TEXT FOR ANALYSIS
-=-=-=-=-
Nari Gandhi, an Architect is said so worked without an office or drawing - in similarity where it means he had used more of "Visual Scoping" or "Seamless adjustment" to guide his idea and pruned it with some good guesses (may be he drew smaller thumbnails or sketches to have a feeler), in that case it means the ROI (time in scheming things) of his products are seen as living artifacts - where a client is happy living in it, without ever having a traditional route of drawing practice (may be organic with his method - but had a final product) - The result! But ever so, Clients are always in dark without knowing what is going to shape up. Risky proposition.

"Nari worked without an office and rarely made any drawings for any of his projects. Nari spent a lot of time on his sites and worked closely with the craftsmen and often participated in the construction process himself" as extracted from Wikipedia.

If you got to superimpose this with UX practice - I could still stay just like how this Architect would team up with the workers, artisan and the site itself - the UX Guy had to collaborate with other team members.
-=-=-=-=-
EXCERPTED RECORDS
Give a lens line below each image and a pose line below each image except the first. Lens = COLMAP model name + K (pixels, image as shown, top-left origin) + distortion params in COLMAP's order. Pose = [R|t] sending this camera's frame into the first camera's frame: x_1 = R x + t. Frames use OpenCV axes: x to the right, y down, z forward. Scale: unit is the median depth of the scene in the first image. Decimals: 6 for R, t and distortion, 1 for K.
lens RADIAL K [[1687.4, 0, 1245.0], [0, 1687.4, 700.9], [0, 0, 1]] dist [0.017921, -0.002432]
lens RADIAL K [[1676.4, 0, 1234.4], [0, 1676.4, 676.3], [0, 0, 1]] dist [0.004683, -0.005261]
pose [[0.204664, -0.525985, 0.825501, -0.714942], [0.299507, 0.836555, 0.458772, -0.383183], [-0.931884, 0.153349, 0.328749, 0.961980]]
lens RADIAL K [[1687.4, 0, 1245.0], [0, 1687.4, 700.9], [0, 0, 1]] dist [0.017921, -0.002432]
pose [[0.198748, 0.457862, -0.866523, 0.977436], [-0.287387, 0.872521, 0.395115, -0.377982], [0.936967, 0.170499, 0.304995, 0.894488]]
-=-=-=-=-
WORK ORDER A
Can you rewrite the paragraph of the text on Nari Gandhi and UX that begins "Nari Gandhi, an Architect" more briefly, keeping its main points?
WORK ORDER B
In the text on Nari Gandhi and UX, who does the Wikipedia extract say Nari worked closely with on his sites?
WORK ORDER C
Extend the text on Nari Gandhi and UX, picking up after its last sentence.

ANSWER SPACE A
Nari Gandhi, an architect, reportedly worked without an office or drawings. He probably relied on "Visual Scoping" or "Seamless adjustment" to guide his ideas and refined them with good guesses, possibly helped by small thumbnails or sketches. His products became living artifacts that clients were happy to live in, even though he skipped the traditional drawing route. Clients, however, stayed in the dark about what would take shape, which made it a risky proposition.

ANSWER SPACE B
He worked closely with the craftsmen.

ANSWER SPACE C
This is really good if its Architecture, since you would see tangible outcomes - but in UX you can build direct coding but still had to depend on other human resources - more often since the product is intangible and lots of intricacy like speed, server, database and know-less technical knowledge slows down or practically impossible for a UX lead to run through it by himself.

All said - Wireframing or Mocking-up is a way to find result, but not in itself a result! You can chose not to follow this route and take another route where direct coding may find you still results as in case with Nari Gandhi.

I do not have a direct research point to your question, but a qualitative measure would certainly say that Time spent without a basic groundwork or proto is anybody's guess - which is Time consumption (Quantifiable) & lots of back-forth looping or ending up in a maze, unless ever its so collaborative effort.